Collected data

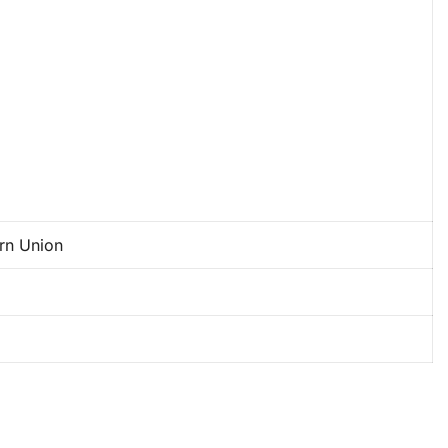
ern Union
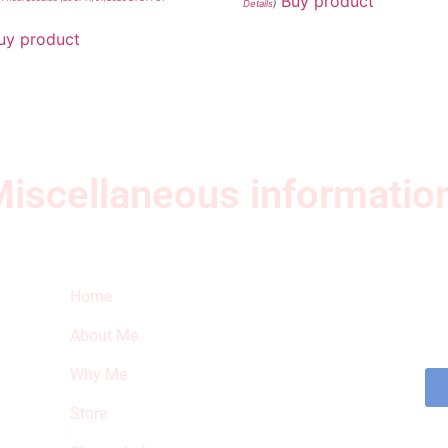
Buy product
Details
)
uy product
iscellaneous informatio
Quick Links
Ne
Home
Sub
fea
About Me
sto
Why Me
Store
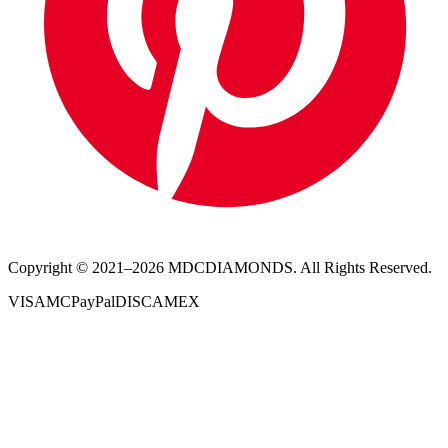
Copyright © 2021–
2026
MDCDIAMONDS. All Rights Reserved.
VISA
MC
PayPal
DISC
AMEX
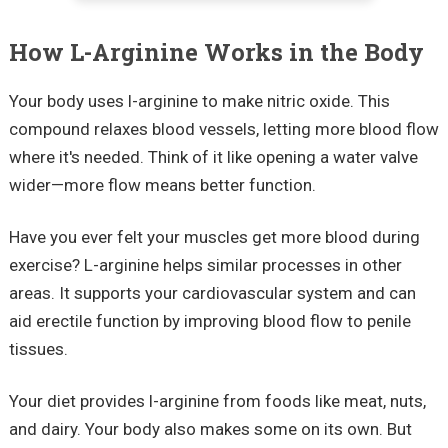
How L-Arginine Works in the Body
Your body uses l-arginine to make nitric oxide. This
compound relaxes blood vessels, letting more blood flow
where it's needed. Think of it like opening a water valve
wider—more flow means better function.
Have you ever felt your muscles get more blood during
exercise? L-arginine helps similar processes in other
areas. It supports your cardiovascular system and can
aid erectile function by improving blood flow to penile
tissues.
Your diet provides l-arginine from foods like meat, nuts,
and dairy. Your body also makes some on its own. But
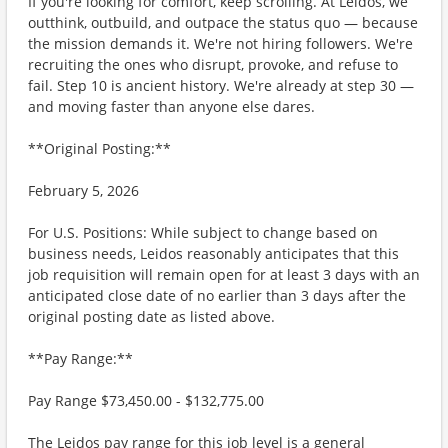
If you're looking for comfort, keep scrolling. At Leidos, we
outthink, outbuild, and outpace the status quo — because
the mission demands it. We're not hiring followers. We're
recruiting the ones who disrupt, provoke, and refuse to
fail. Step 10 is ancient history. We're already at step 30 —
and moving faster than anyone else dares.
**Original Posting:**
February 5, 2026
For U.S. Positions: While subject to change based on
business needs, Leidos reasonably anticipates that this
job requisition will remain open for at least 3 days with an
anticipated close date of no earlier than 3 days after the
original posting date as listed above.
**Pay Range:**
Pay Range $73,450.00 - $132,775.00
The Leidos pay range for this job level is a general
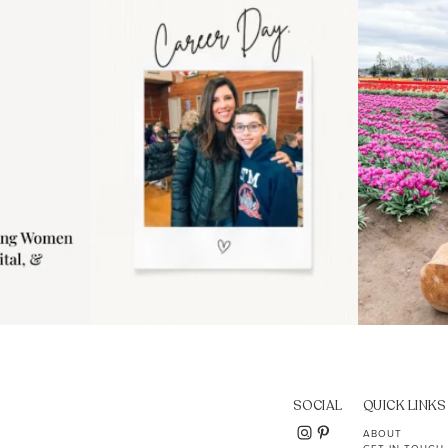
..
moms showing up even
...
year
11
2
SOCIAL
QUICK LINKS
ABOUT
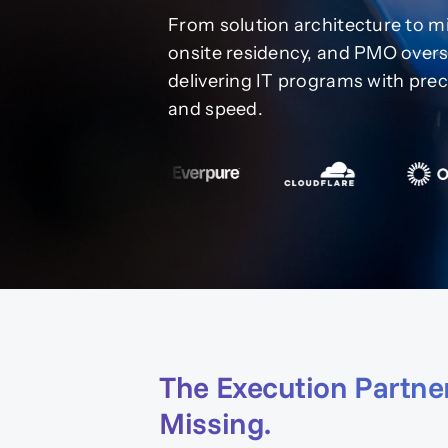
From solution architecture to mi
onsite residency, and PMO overs
delivering IT programs with prec
and speed.
The Execution Partne
Missing.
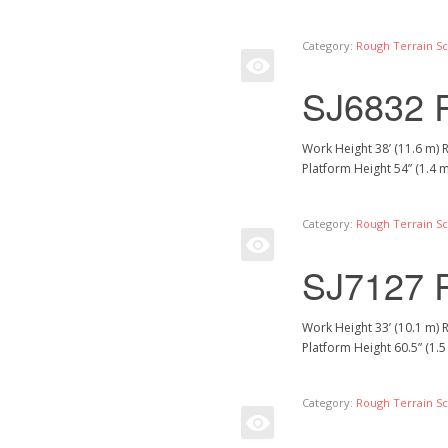
Category:
Rough Terrain Sci
SJ6832 
Work Height 38’ (11.6 m) 
Platform Height 54” (1.4 
Category:
Rough Terrain Sci
SJ7127 
Work Height 33’ (10.1 m) 
Platform Height 60.5” (1.
Category:
Rough Terrain Sci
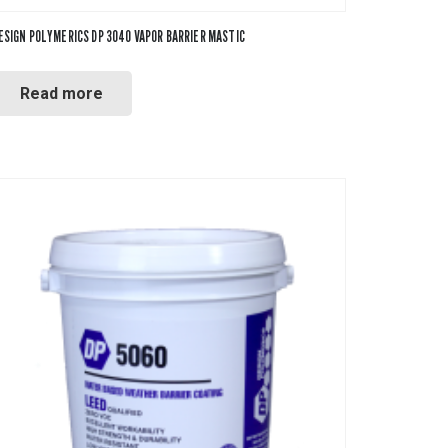
ESIGN POLYMERICS DP 3040 VAPOR BARRIER MASTIC
Read more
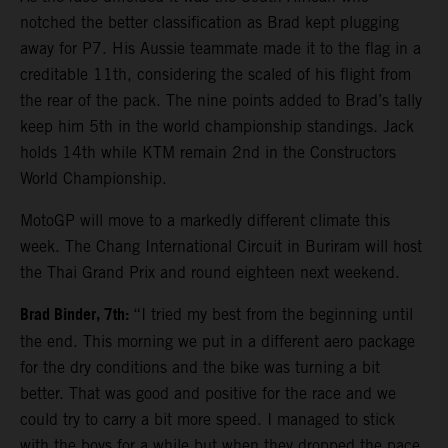
notched the better classification as Brad kept plugging
away for P7. His Aussie teammate made it to the flag in a
creditable 11th, considering the scaled of his flight from
the rear of the pack. The nine points added to Brad’s tally
keep him 5th in the world championship standings. Jack
holds 14th while KTM remain 2nd in the Constructors
World Championship.
MotoGP will move to a markedly different climate this
week. The Chang International Circuit in Buriram will host
the Thai Grand Prix and round eighteen next weekend.
Brad Binder, 7th:
“I tried my best from the beginning until
the end. This morning we put in a different aero package
for the dry conditions and the bike was turning a bit
better. That was good and positive for the race and we
could try to carry a bit more speed. I managed to stick
with the boys for a while but when they dropped the pace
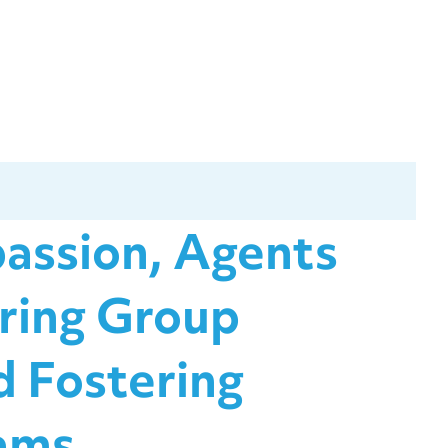
assion, Agents
ring Group
 Fostering
ams.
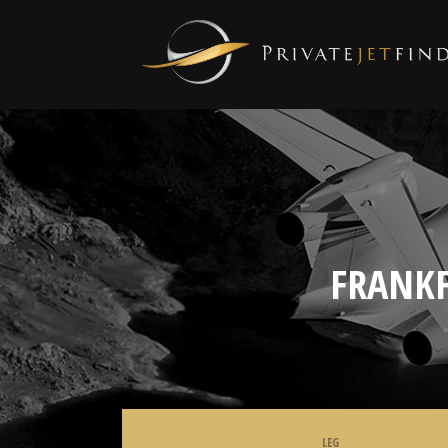
FRANKF
LEG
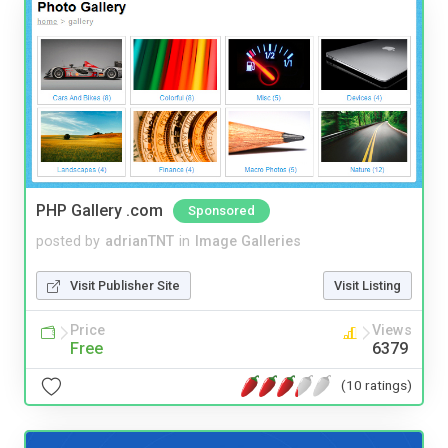
PHP Gallery .com
Sponsored
posted by
adrianTNT
in
Image Galleries
Visit Publisher Site
Visit Listing
Price
Views
Free
6379
(10 ratings)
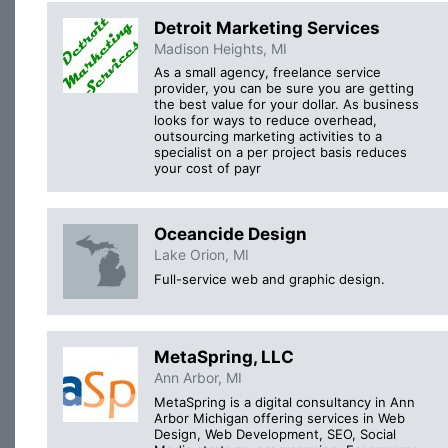
Detroit Marketing Services
Madison Heights, MI
As a small agency, freelance service
provider, you can be sure you are getting
the best value for your dollar. As business
looks for ways to reduce overhead,
outsourcing marketing activities to a
specialist on a per project basis reduces
your cost of payr
Oceancide Design
Lake Orion, MI
Full-service web and graphic design.
MetaSpring, LLC
Ann Arbor, MI
MetaSpring is a digital consultancy in Ann
Arbor Michigan offering services in Web
Design, Web Development, SEO, Social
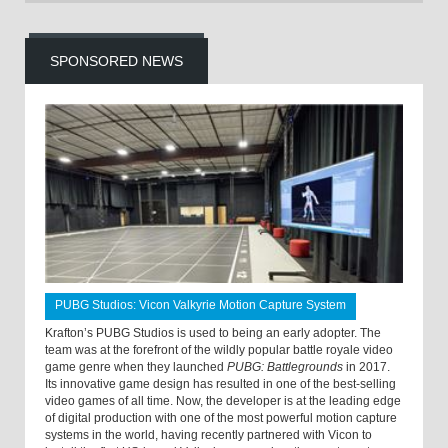
SPONSORED NEWS
PUBG Studios: Vicon Valkyrie Motion Capture System
Krafton’s PUBG Studios is used to being an early adopter. The
team was at the forefront of the wildly popular battle royale video
game genre when they launched
PUBG: Battlegrounds
in 2017.
Its innovative game design has resulted in one of the best-selling
video games of all time. Now, the developer is at the leading edge
of digital production with one of the most powerful motion capture
systems in the world, having recently partnered with Vicon to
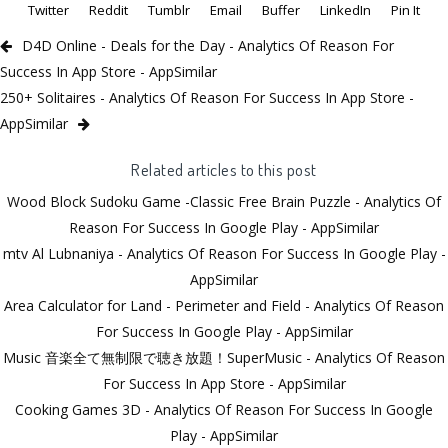
Twitter
Reddit
Tumblr
Email
Buffer
LinkedIn
Pin It
D4D Online - Deals for the Day - Analytics Of Reason For
Success In App Store - AppSimilar
250+ Solitaires - Analytics Of Reason For Success In App Store -
AppSimilar
Related articles to this post
Wood Block Sudoku Game -Classic Free Brain Puzzle - Analytics Of
Reason For Success In Google Play - AppSimilar
mtv Al Lubnaniya - Analytics Of Reason For Success In Google Play -
AppSimilar
Area Calculator for Land - Perimeter and Field - Analytics Of Reason
For Success In Google Play - AppSimilar
Music 音楽全て無制限で聴き放題！SuperMusic - Analytics Of Reason
For Success In App Store - AppSimilar
Cooking Games 3D - Analytics Of Reason For Success In Google
Play - AppSimilar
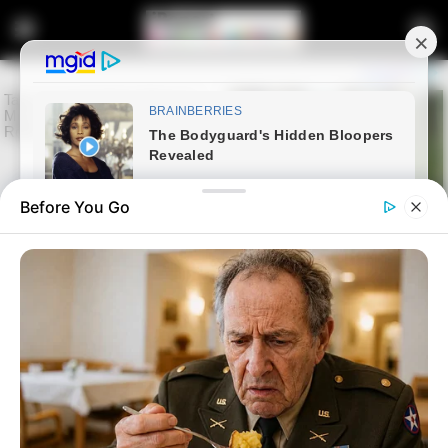
Before You Go
Home
Latest News
EFF Member Rejects Malema’s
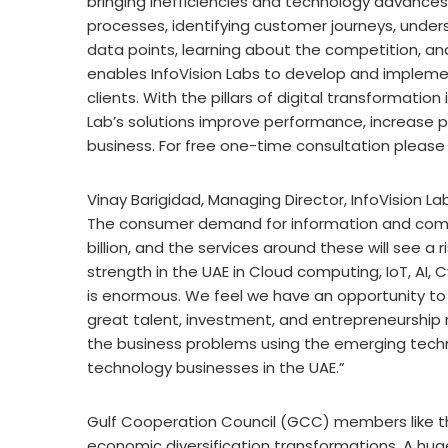
bringing inefficiencies and technology advance
processes, identifying customer journeys, unde
data points, learning about the competition, a
enables InfoVision Labs to develop and implement
clients. With the pillars of digital transformatio
Lab’s solutions improve performance, increase p
business. For free one-time consultation pleas
Vinay Barigidad, Managing Director, InfoVision Lab
The consumer demand for information and commu
billion, and the services around these will see a
strength in the UAE in Cloud computing, IoT, AI,
is enormous. We feel we have an opportunity to 
great talent, investment, and entrepreneurship 
the business problems using the emerging techn
technology businesses in the UAE.”
Gulf Cooperation Council (GCC) members like t
economic diversification transformations. A hug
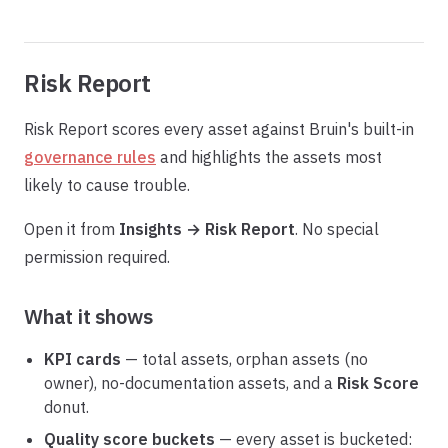
Risk Report
Risk Report scores every asset against Bruin's built-in
governance rules
and highlights the assets most
likely to cause trouble.
Open it from
Insights → Risk Report
. No special
permission required.
What it shows
KPI cards
— total assets, orphan assets (no
owner), no-documentation assets, and a
Risk Score
donut.
Quality score buckets
— every asset is bucketed:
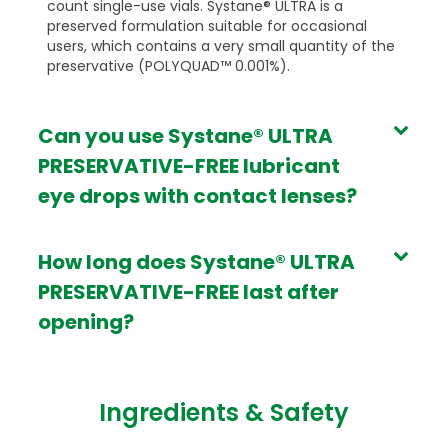
count single-use vials. Systane® ULTRA is a
preserved formulation suitable for occasional
users, which contains a very small quantity of the
preservative (POLYQUAD™ 0.001%).
Can you use Systane® ULTRA
PRESERVATIVE-FREE lubricant
eye drops with contact lenses?
How long does Systane® ULTRA
PRESERVATIVE-FREE last after
opening?
Ingredients & Safety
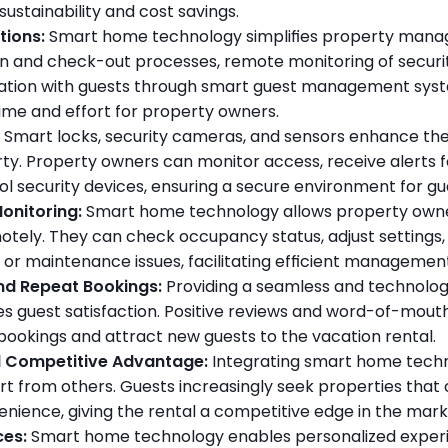
ustainability and cost savings.
tions:
 Smart home technology simplifies property manag
 and check-out processes, remote monitoring of securit
ation with guests through smart guest management syst
time and effort for property owners.
 Smart locks, security cameras, and sensors enhance the 
ty. Property owners can monitor access, receive alerts for 
l security devices, ensuring a secure environment for gu
onitoring:
 Smart home technology allows property owner
otely. They can check occupancy status, adjust settings, 
 or maintenance issues, facilitating efficient manageme
nd Repeat Bookings:
 Providing a seamless and technolog
es guest satisfaction. Positive reviews and word-of-mou
bookings and attract new guests to the vacation rental.
d Competitive Advantage:
 Integrating smart home techn
rt from others. Guests increasingly seek properties that 
nience, giving the rental a competitive edge in the mark
ces:
 Smart home technology enables personalized experie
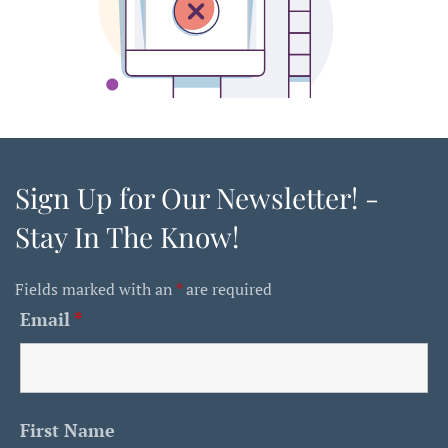
Sign Up for Our Newsletter! -
Stay In The Know!
Fields marked with an
*
are required
Email
*
First Name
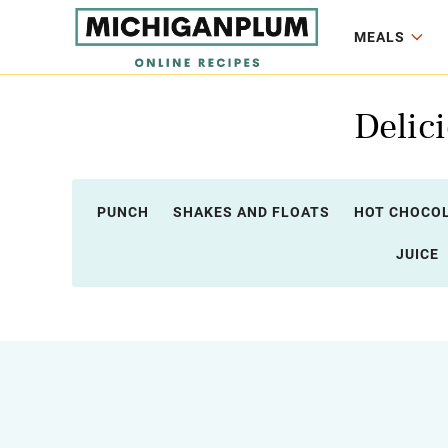
MEALS
Delic
PUNCH
SHAKES AND FLOATS
HOT CHOCO
JUICE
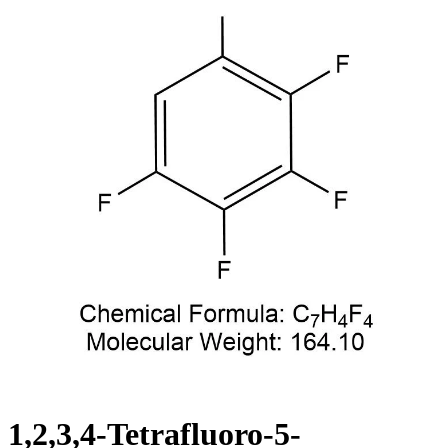
1,2,3,4-Tetrafluoro-5-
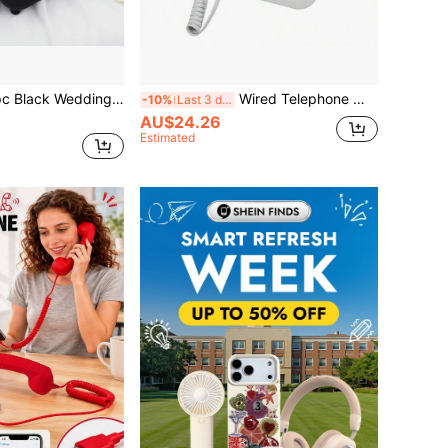
hone, Vintage Audio Guestbook For Recording Custom Audio Messages At Weddings And Parties - No Communication Function, Voice Recording Only, Back To School
Wired Telephone With Caller ID, Home/Office/Hotel Landline Small Telephone Extension
-10%
Last 3 days
AU$24.26
Estimated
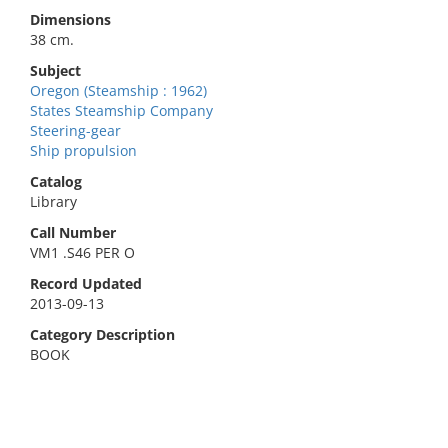
Dimensions
38 cm.
Subject
Oregon (Steamship : 1962)
States Steamship Company
Steering-gear
Ship propulsion
Catalog
Library
Call Number
VM1 .S46 PER O
Record Updated
2013-09-13
Category Description
BOOK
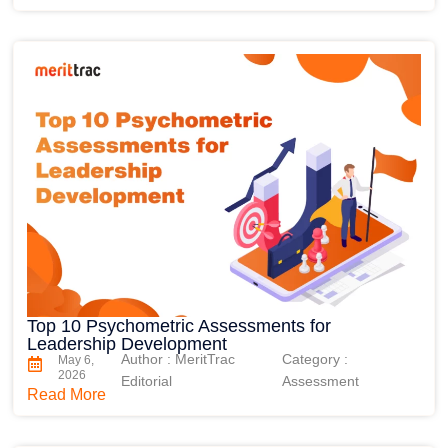
Top 10 Psychometric Assessments for
Leadership Development
Author : MeritTrac
Category :
May 6,
2026
Editorial
Assessment
Read More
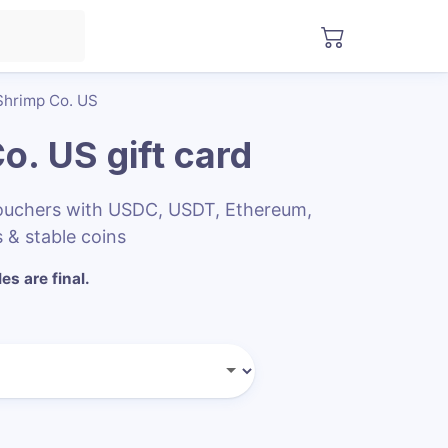
hrimp Co. US
o. US
gift card
ouchers with USDC, USDT, Ethereum,
 & stable coins
les are final.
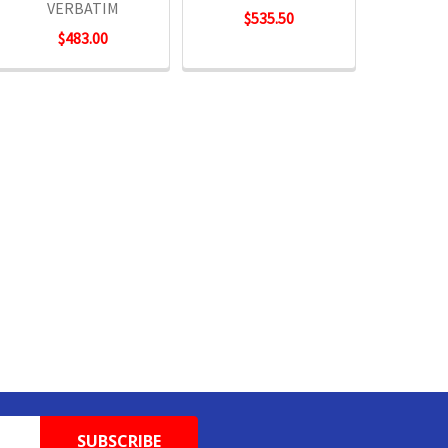
VERBATIM
$535.50
$483.00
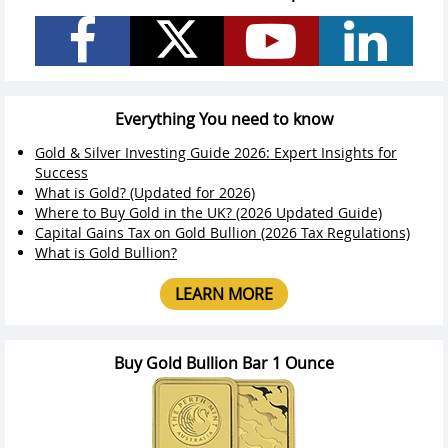
Everything You need to know
Gold & Silver Investing Guide 2026: Expert Insights for
Success
What is Gold? (Updated for 2026)
Where to Buy Gold in the UK? (2026 Updated Guide)
Capital Gains Tax on Gold Bullion (2026 Tax Regulations)
What is Gold Bullion?
LEARN MORE
Buy Gold Bullion Bar 1 Ounce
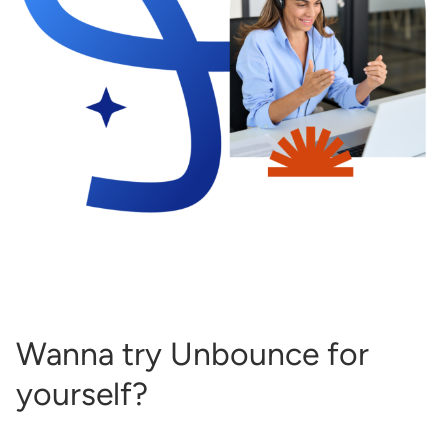
Wanna try Unbounce for
yourself?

◆ Prompt
Copy the lines word for word from the start of the items through the line containing "The Leidos pay". Leave the pictures out of your answer.

◆ Exercise output
ern Union
Buy product
Details
)
uy product
iscellaneous informatio
Quick Links
Ne
Home
Sub
fea
About Me
sto
Why Me
Store
Copyright © 2021–
2026
MDCDIAMONDS. All Rights Reserved.
VISA
MC
PayPal
DISC
AMEX
How L-Arginine Works in the Body
Your body uses l-arginine to make nitric oxide. This
compound relaxes blood vessels, letting more blood flow
where it's needed. Think of it like opening a water valve
wider—more flow means better function.
Have you ever felt your muscles get more blood during
exercise? L-arginine helps similar processes in other
areas. It supports your cardiovascular system and can
aid erectile function by improving blood flow to penile
tissues.
Your diet provides l-arginine from foods like meat, nuts,
and dairy. Your body also makes some on its own. But
If you're looking for comfort, keep scrolling. At Leidos, we
outthink, outbuild, and outpace the status quo — because
the mission demands it. We're not hiring followers. We're
recruiting the ones who disrupt, provoke, and refuse to
fail. Step 10 is ancient history. We're already at step 30 —
and moving faster than anyone else dares.
**Original Posting:**
February 5, 2026
For U.S. Positions: While subject to change based on
business needs, Leidos reasonably anticipates that this
job requisition will remain open for at least 3 days with an
anticipated close date of no earlier than 3 days after the
original posting date as listed above.
**Pay Range:**
Pay Range $73,450.00 - $132,775.00
The Leidos pay range for this job level is a general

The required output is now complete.